Background: What is FATCA?
The Foreign Account Tax Compliance Act (“FATCA”) was introduced in the US as part of the Hiring Incentives to Restore Employment (Hire) Act enacted 18 March 2010 to improve tax compliance and reduce overseas tax evasion by US persons. It requires Foreign Financial Institutions (“FFIs”) to report information on accounts held by US persons and certain US controlled foreign entities. FFIs as defined include Banks, Investment Funds, Custodians and Insurance Companies among others.
The Final FATCA Regulations issued 17 January 2013 require FFIs to enter into an agreement with the IRS by 1 January 2014 to report on all accounts held by US persons. This involves direct reporting by the FFI to the IRS. Failure to comply with the FATCA Regulations will result in a 30% withholding tax penalty on all US source withholdable payments (as defined) made to those who are not compliant beginning 1 January 2014.
Alternative approach via an IGA
IGAs are agreements between the US and other countries that provide an alternative way to comply with the FATCA Regulations. IGAs help to reduce the burden of FATCA reporting requirements and address potential legal and data protection impediments of FATCA implementation under the Final Regulations. Failure to comply with the IGA may still result in a 30% withholding tax penalty, however only in very limited circumstances.

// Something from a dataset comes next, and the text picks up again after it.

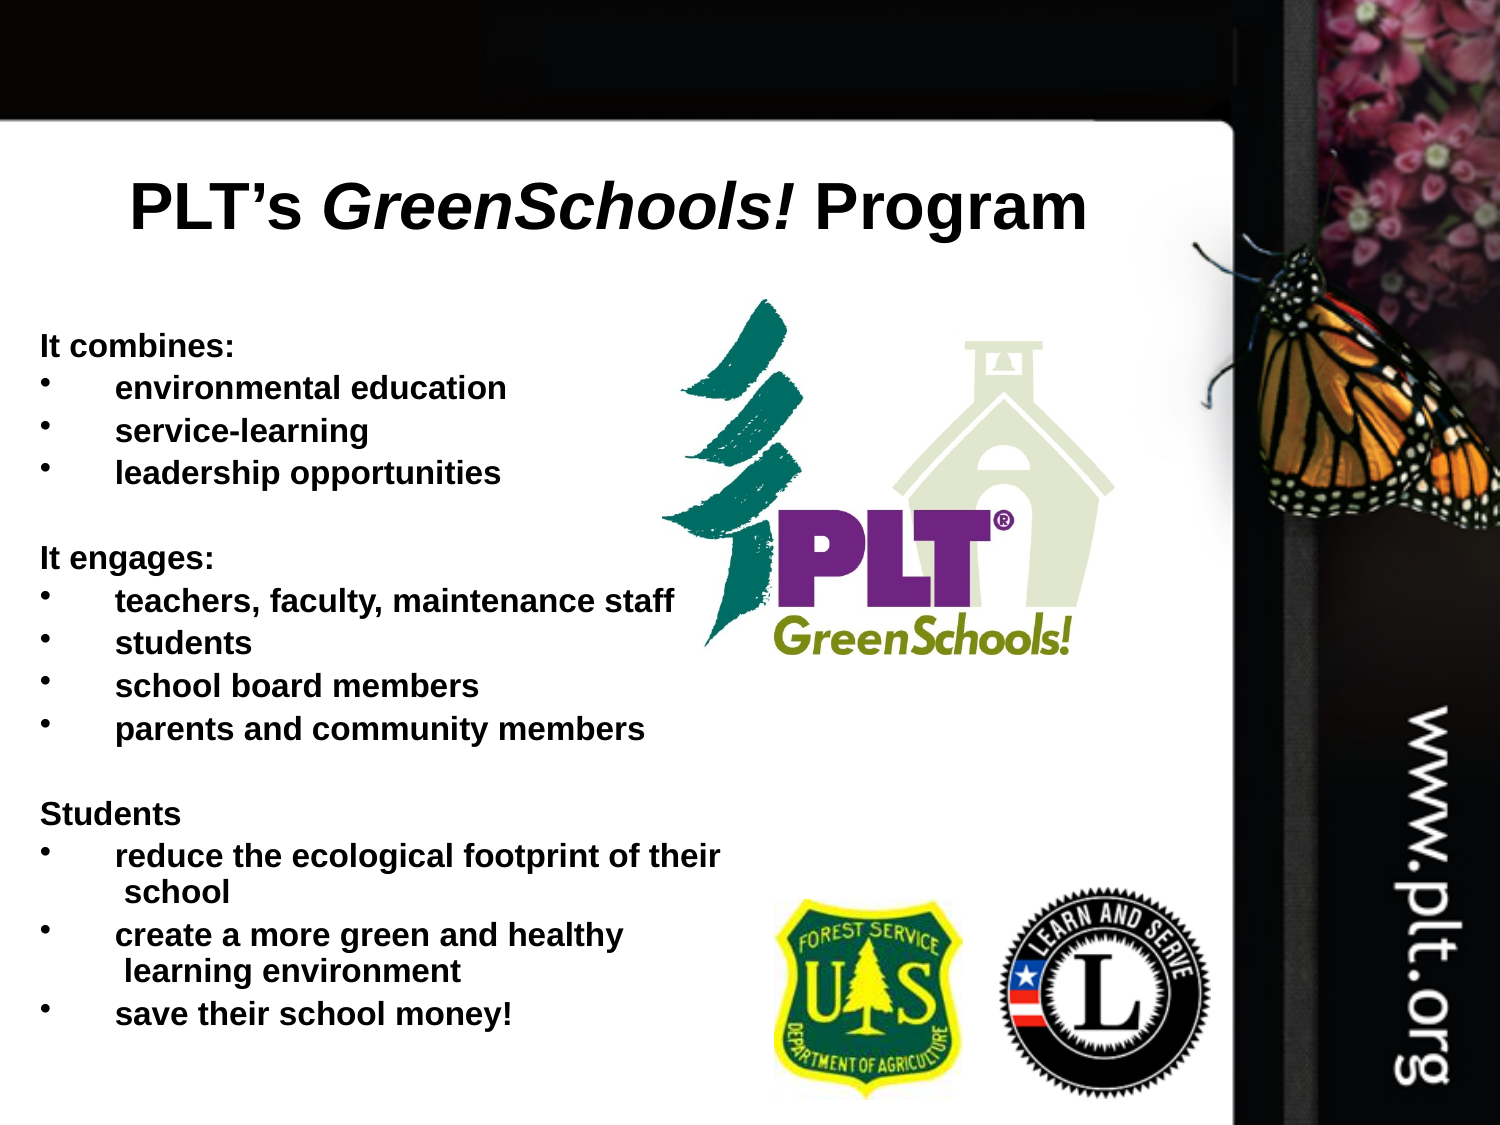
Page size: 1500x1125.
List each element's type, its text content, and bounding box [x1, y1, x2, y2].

A Model I IGA was released on 26 July 2012 and requires FFIs to report information on accounts held by US persons and US controlled foreign entities directly to the local tax authorities in their own jurisdiction, with the local tax authority then reporting to the IRS. To date, the US Treasury Department has signed Model I IGAs with Denmark, Ireland, Mexico, Norway, Spain and the UK, and has initialled IGAs with Germany and Italy with many more expected to follow suit in the coming months.
A Model II IGA was released on 14 November 2012 and requires FFIs to enter into an FFI agreement and report information directly to the IRS. To date, the US Treasury Department has signed a Model II IGA with Switzerland.

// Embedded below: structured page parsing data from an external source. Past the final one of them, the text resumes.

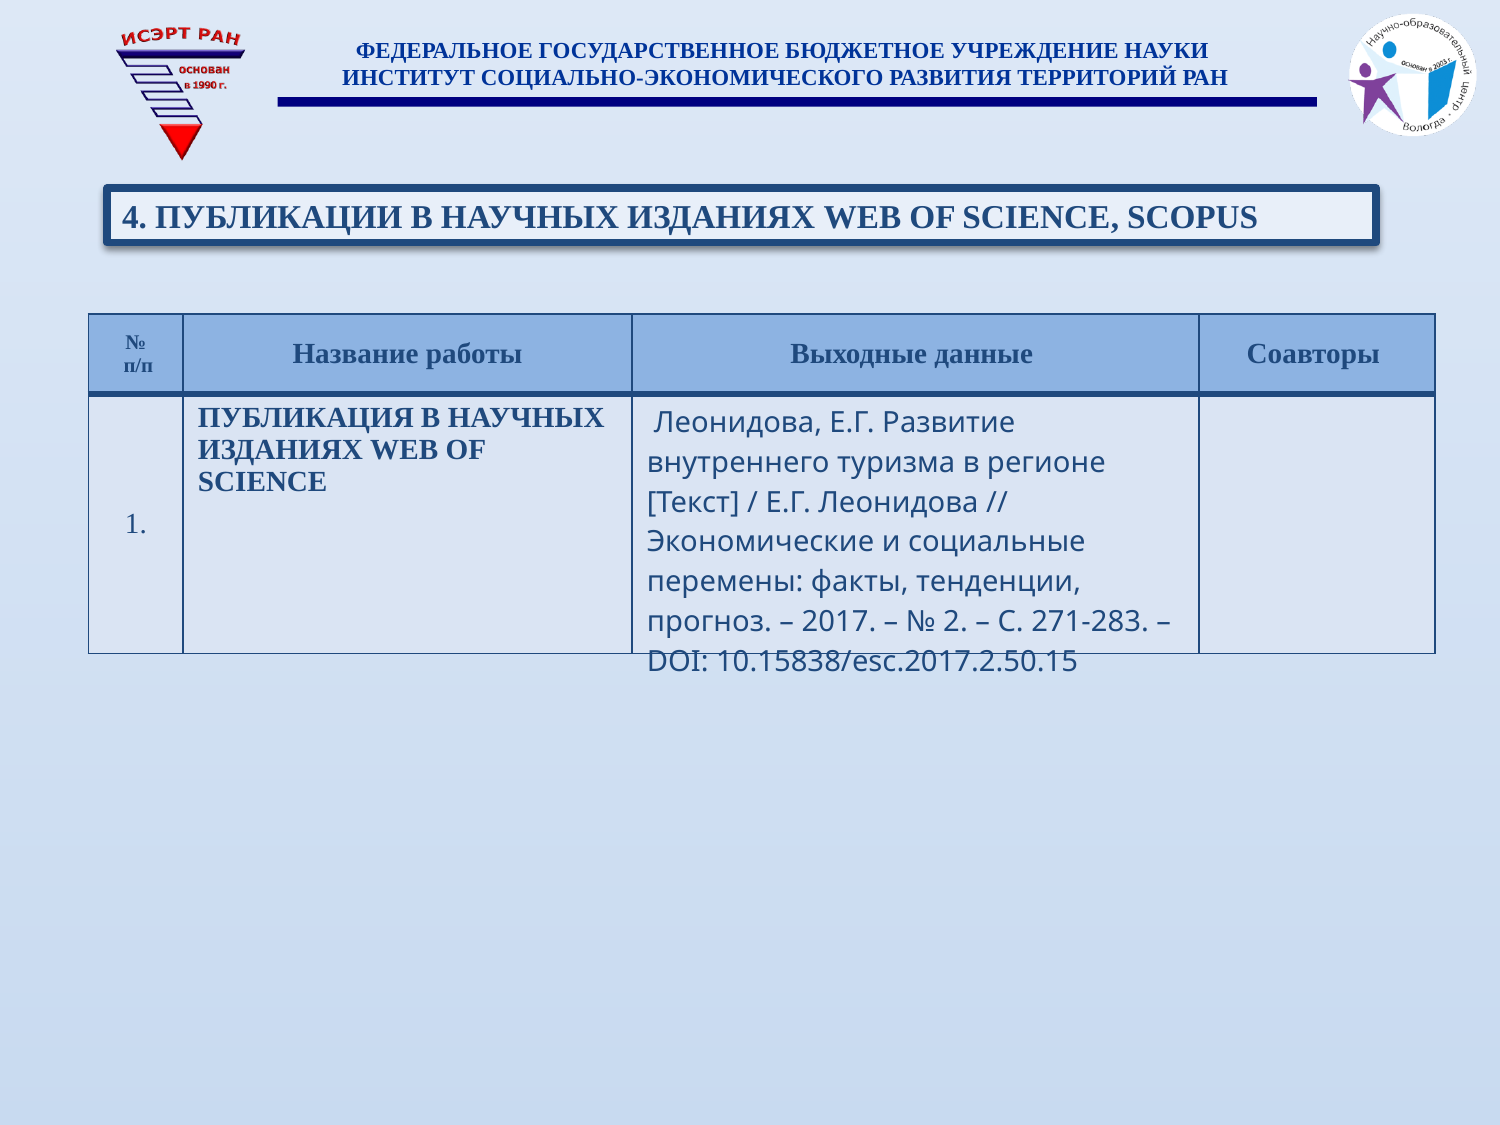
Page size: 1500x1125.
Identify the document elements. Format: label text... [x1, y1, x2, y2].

table_cell Леонидова, Е.Г. Развитие внутреннего туризма в регионе [Текст] / Е.Г. Леонидова // Экономические и социальные перемены: факты, тенденции, прогноз. – 2017. – № 2. – C. 271-283. – DOI: 10.15838/esc.2017.2.50.15 [633, 397, 1198, 653]
table_cell [1200, 397, 1434, 653]
table_cell 1. [89, 397, 182, 653]
picture [1345, 10, 1478, 138]
table_cell ПУБЛИКАЦИЯ В НАУЧНЫХ ИЗДАНИЯХ Web of Science [184, 397, 631, 653]
text_box ФЕДЕРАЛЬНОЕ ГОСУДАРСТВЕННОЕ БЮДЖЕТНОЕ УЧРЕЖДЕНИЕ НАУКИ ИНСТИТУТ СОЦИАЛЬНО-ЭКОНОМИЧЕСКОГО РАЗВИТИЯ ТЕРРИТОРИЙ РАН [253, 31, 1339, 98]
table_header Выходные данные [633, 315, 1198, 391]
picture [110, 23, 249, 162]
table_header Название работы [184, 315, 631, 391]
table_header № п/п [89, 315, 182, 391]
table_header Соавторы [1200, 315, 1434, 391]
text_box 4. ПУБЛИКАЦИИ В НАУЧНЫХ ИЗДАНИЯХ Web of Science, Scopus [103, 184, 1380, 246]
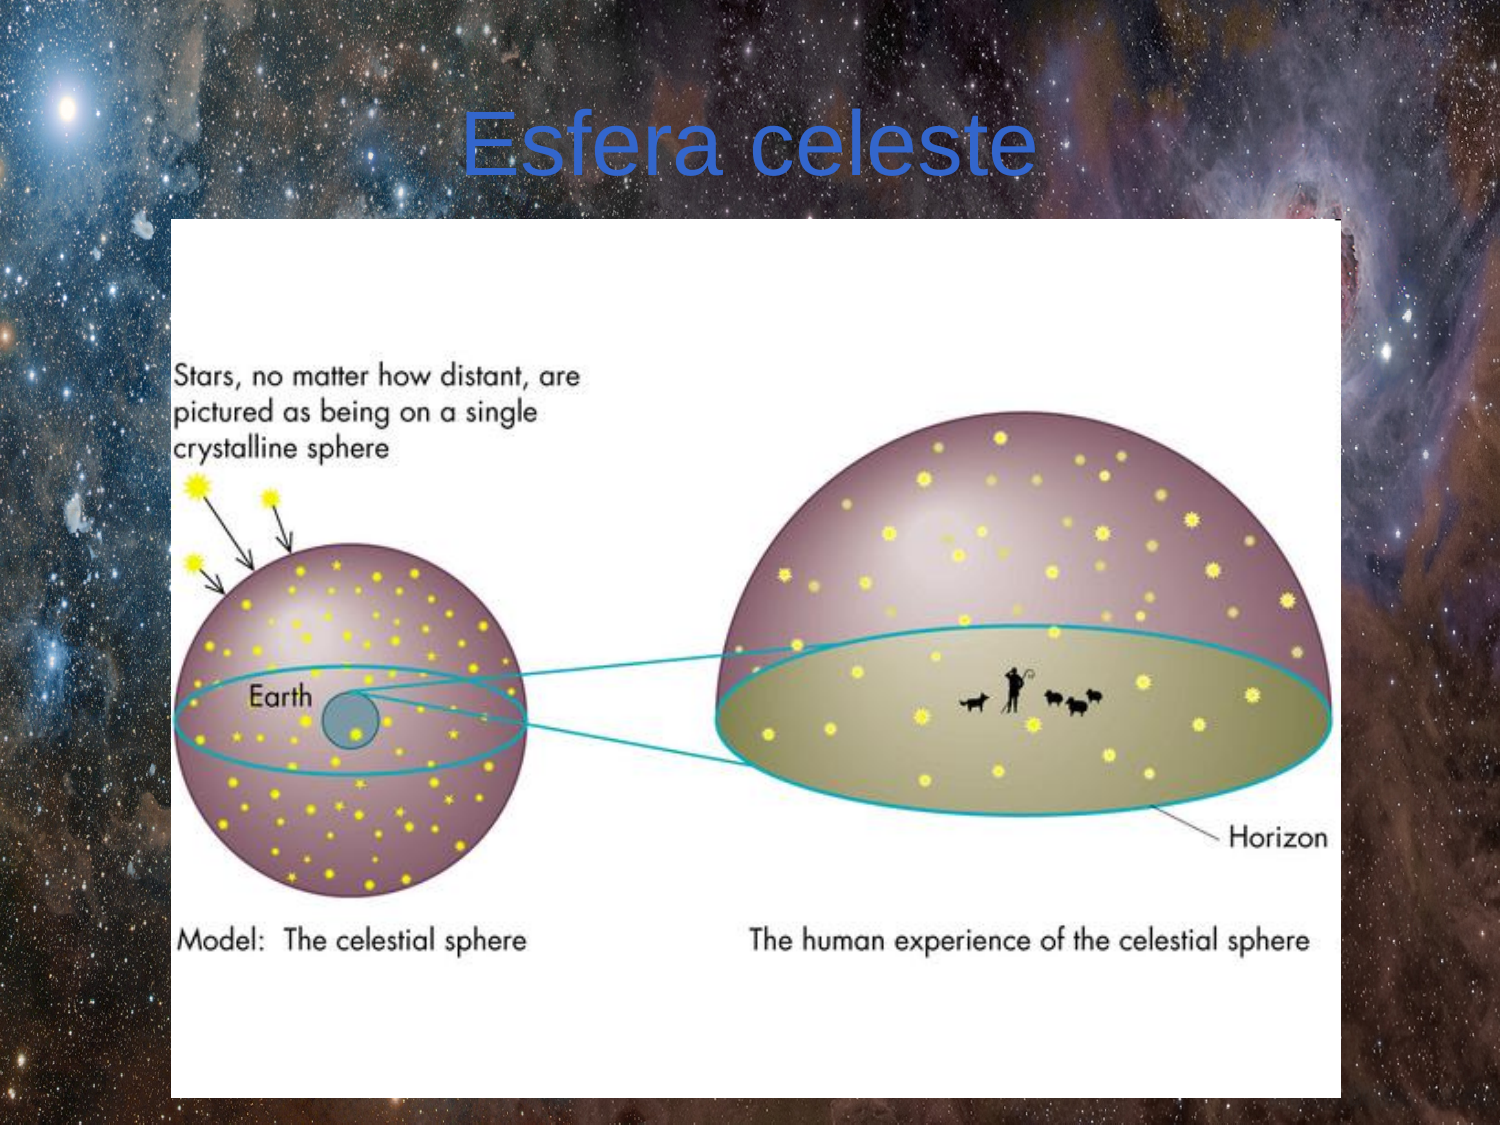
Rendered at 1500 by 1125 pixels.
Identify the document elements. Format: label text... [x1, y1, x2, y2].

Evolution of Ireland’s IGA
The IGA between Ireland and the US was signed on 21 December 2012. Ireland’s IGA is broadly similar to the UK IGA signed in September 2012. Notably, all IGA’s contain a “favoured nation” clause permitting the country to avail of any more favourable terms included in IGA’s subsequently negotiated by other countries with the US. Ireland’s IGA will not cover foreign subsidiaries or branches of an Irish FFI, as they will be governed by arrangements in the foreign territory where they are based.

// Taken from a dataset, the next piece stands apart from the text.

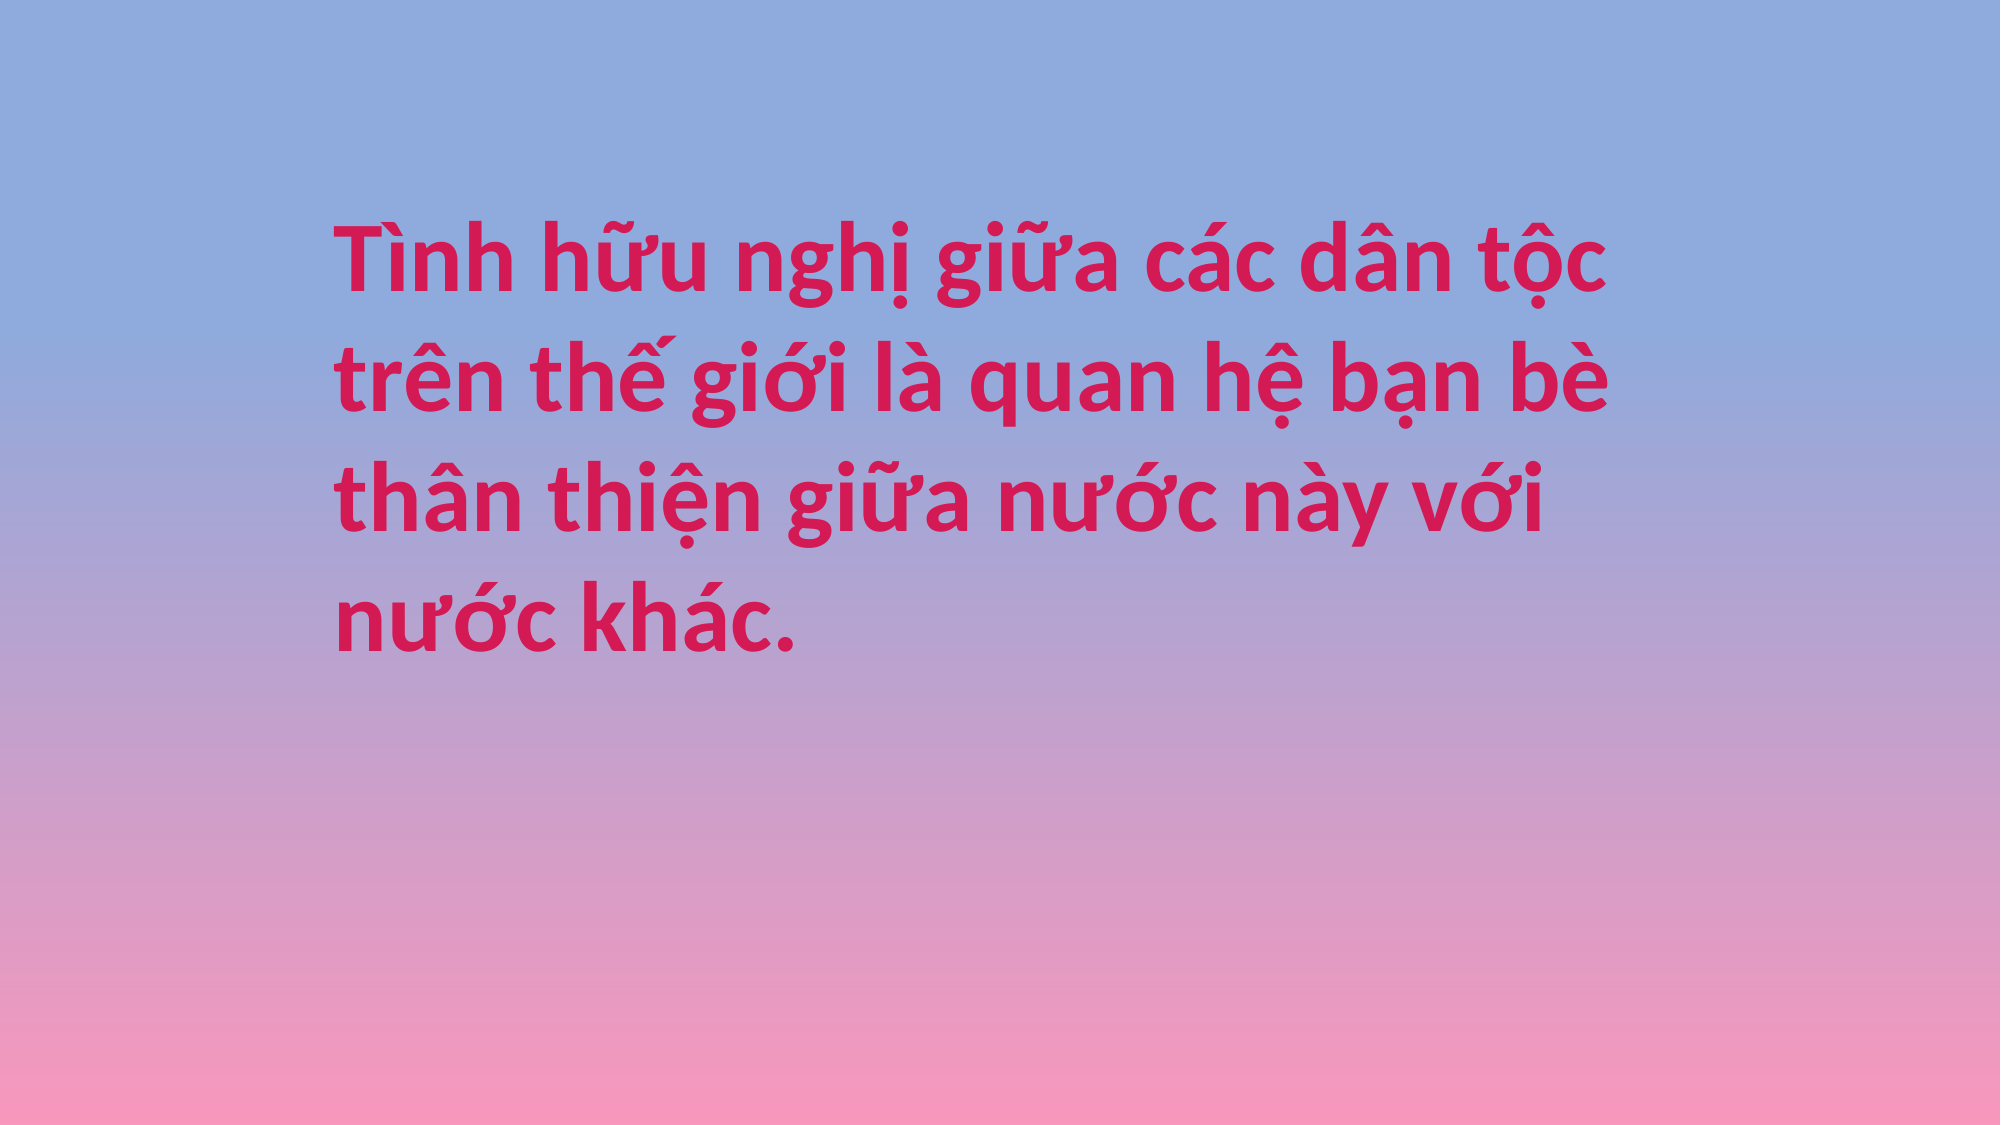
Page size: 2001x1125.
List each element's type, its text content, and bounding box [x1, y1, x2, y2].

text_box Tình hữu nghị giữa các dân tộc trên thế giới là quan hệ bạn bè thân thiện giữa nước này với nước khác. [319, 184, 1770, 680]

Ireland’s Finance Act 2013
The Act introduced a provision to import Ireland’s Intergovernmental Agreement (“IGA”) that was signed on 21 December 2012 with the United States into Irish domestic tax law. The Act also gives the Revenue Commissioners the power to make regulations, including (i) the requirement for financial institutions to register in circumstances specified in the regulations; (ii) the completion of a return by a registered financial institution of information on accounts held, managed, or administered by that financial institution and (iii) the completion of a return by a registered financial institution of information on payments made to a non-participating financial institution. Draft Regulations and Guidance Notes are expected to be issued at a later date. These provisions set the framework for how Ireland complies with its obligations under FATCA.